I know that many people before me have wondered the same thing. Perhaps those with faith are more familiar with these feelings. I don't know. I am not a religious person, but I have spiritual ideas sometimes.
Perhaps it is like being in a giant maze. When we keep insisting on going down the "wrong" passageway, a wall is put up again and again, blocking us from moving forward, until we realize we have no other choice but to turn, one way or another.
My body hurts from hitting the walls.
My job at the moment is raising my children. And I work on it, day in, and day out, and sometimes during the night. I work hard. I allow myself little room for selfishness. I am trying, really trying, to be a good mother to my children. One has a real anxiety issue. It effects everything we all do, day after day after day. As with any "dis" ability I do my best to help her navigate these waters. And it's not easy. She hits those maze walls so much more often than the rest of us seem to. But she bounces back and tries again. And again. And again. So while I rub my bruises, I try to rub hers. To get in the way so she doesn't hit so often. To help her understand the need to regroup and set out again. And to go easy on herself. Add to that our little guy, who charges ahead in the maze, finds others along the way who want to and are willing to help him navigate his way, panics, and runs back to me and DD. And back, and forth... "Mama do it!" So to all of this bouncing and running and turning around in circles add DH, who jumps in every now and then, attempts to help with something, gets a double dose of Mama-do-it, gets frustrated, and flares up... and you've got the basic foundation of my every day life. It's like a dance. And it's all good. It's what I do!
So I try, like anyone, to find outlets. Things to help me recharge, so that I can go back in the ring with gusto. But for reasons I don't understand, the outlets I choose turn in to maze walls.
I want FRIENDS. This is the most confusing part of my current and recent life that I just don't understand. Don't get me wrong. I have some people. And some who genuinely show an interest in seeing me more than once a month. Ok, one. And that is nice, and I am most grateful. But I want more. I want to be part of the neighborhood bunch. There are a huge amount of families with small kids in the neighborhood, and so many of them are friends. Good friends. Why not me? It's not as if I'm not out there trying. In my capacity. No, I don't go out at night right now. And it's likely I won't for a while. No, I don't have a lot of time away from my children. But true friends don't care, they find time to be with you. I tried for months and months to invite people over for play dates. Every week. Sometimes twice a week. Some tried. But it got to the point where more often than not, no one came. And that depressed me, so I stopped inviting. The other day I took DS to a neighborhood play date, and there was a houseful. A HOUSEFUL. Just like that. Maybe it's because we don't go to the public schools. But that's not enough reason. Maybe it's because I'm shy. Maybemaybemaybe. The result is that I'm not IN.
I have found that my most peaceful time is my one hour a day that I spend alone. And that is not me. Not the happy, well-balanced me.
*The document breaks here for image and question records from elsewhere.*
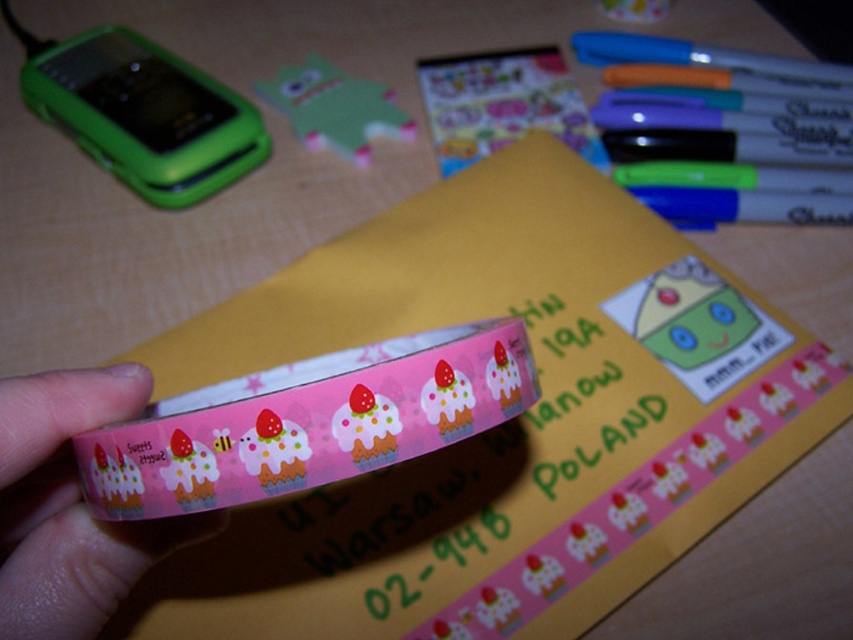
What is located at the point marked by coordinates (70, 506) in the image?

The point marked by coordinates (70, 506) is located at the pink glossy tape at center.

You are organizing items on a desk and need to place a new sticker. There are two points marked on the desk surface labeled as point [589,140] and point [759,214]. According to the image, which point is closer to you, the observer?

Point [759,214] is closer to you because point [589,140] is behind it.

You need to place a sticker on the desk between the pink glossy tape at center and the green matte phone at upper left. Based on their positions, where should you place it?

The pink glossy tape at center is located below the green matte phone at upper left, so placing the sticker between them would require positioning it somewhere between the lower area of the green matte phone at upper left and the upper part of the pink glossy tape at center.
But right now, my recharge time is spent along, in my basement, sewing. And I truly love it. I do. But the genuine me doesn't want an escape. So what's this about?
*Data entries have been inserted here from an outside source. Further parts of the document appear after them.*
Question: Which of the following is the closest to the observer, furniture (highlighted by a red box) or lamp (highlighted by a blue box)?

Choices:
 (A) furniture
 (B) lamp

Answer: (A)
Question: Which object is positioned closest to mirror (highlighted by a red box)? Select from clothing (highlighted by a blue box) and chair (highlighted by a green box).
And I worry. For all the hard work that I feel that I do, day in and day out, I am given more to try to figure out. A relationship that has always come easily, with few bumps, is now much more confusing, painful, and filled with cracks. What does it mean? So I hide in my "work" and hope that things straighten themselves out.
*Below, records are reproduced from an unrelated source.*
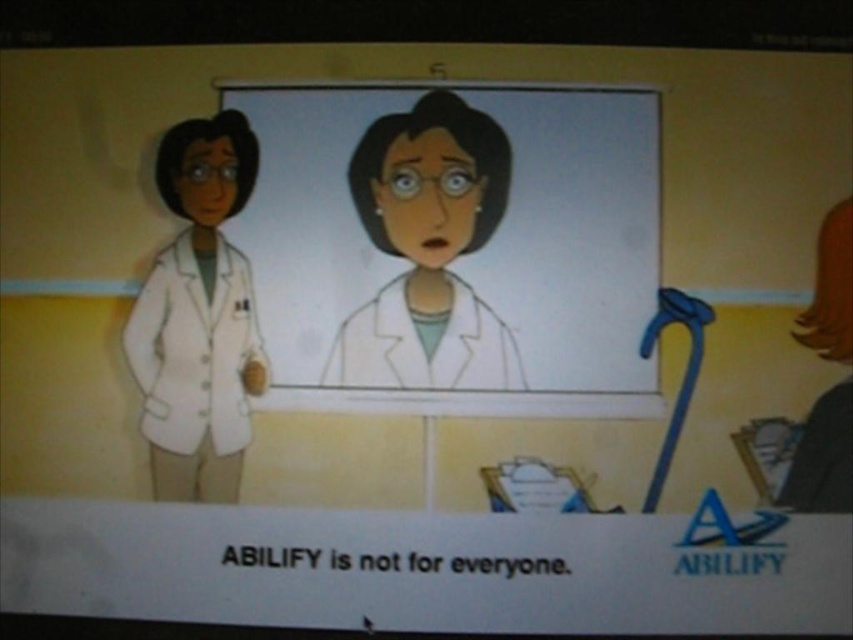
Is white lab coat at center shorter than white matte lab coat at left?

No.

The height and width of the screenshot is (640, 853). What do you see at coordinates (453, 237) in the screenshot? I see `white lab coat at center` at bounding box center [453, 237].

Find the location of `white lab coat at center`. white lab coat at center is located at coordinates (453, 237).

Can you confirm if white lab coat at center is positioned to the right of matte white coat at center?

Indeed, white lab coat at center is positioned on the right side of matte white coat at center.

Can you confirm if white lab coat at center is smaller than matte white coat at center?

Incorrect, white lab coat at center is not smaller in size than matte white coat at center.

Is point (408, 324) behind point (445, 292)?

No, it is not.

Locate an element on the screen. white lab coat at center is located at coordinates (453, 237).

This screenshot has width=853, height=640. What do you see at coordinates (428, 252) in the screenshot? I see `matte white coat at center` at bounding box center [428, 252].

Between matte white coat at center and white matte lab coat at left, which one has more height?

With more height is matte white coat at center.

Does point (448, 147) come behind point (209, 291)?

Yes, point (448, 147) is behind point (209, 291).

You are a GUI agent. You are given a task and a screenshot of the screen. Output one action in this format:
    pyautogui.click(x=<x>, y=<y>)
    Task: Click on the matte white coat at center
    The height and width of the screenshot is (640, 853).
    Given the screenshot: What is the action you would take?
    coord(428,252)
And I worry about my father, who turns 90 in March. I think about him all the time. But to complicate even that, our relationship is odd. Not bad. It's good! He champions me more than anyone else in the world, and I him. But it's odd. And confusing. But he helps me to feel better about myself. Without many words, he just has a way of gently encouraging me to be better to myself. He tells me to be more selfish. Because I'm worth it. That's nice. That's really nice. I need someone to help me feel important. The others, family, are too far away to be involved in my life. I sometimes think, lately, of what it would be like to live near the others. Would I feel better? Probably. Why can't I create that for myself here?
So I feel burdened, and I feel that life is zooming by, and I feel that I'm missing something. And I don't know how to change it. And I wonder what the message is. What am I supposed to be doing? How do I achieve the balance I so badly yearn for? Am I supposed to stop seeking, and turn inward? Find peace in what I have and stop trying for something else? Why do I hurt? Why do I continue to want things I don't have? Isn't what I have good enough? I don't understand.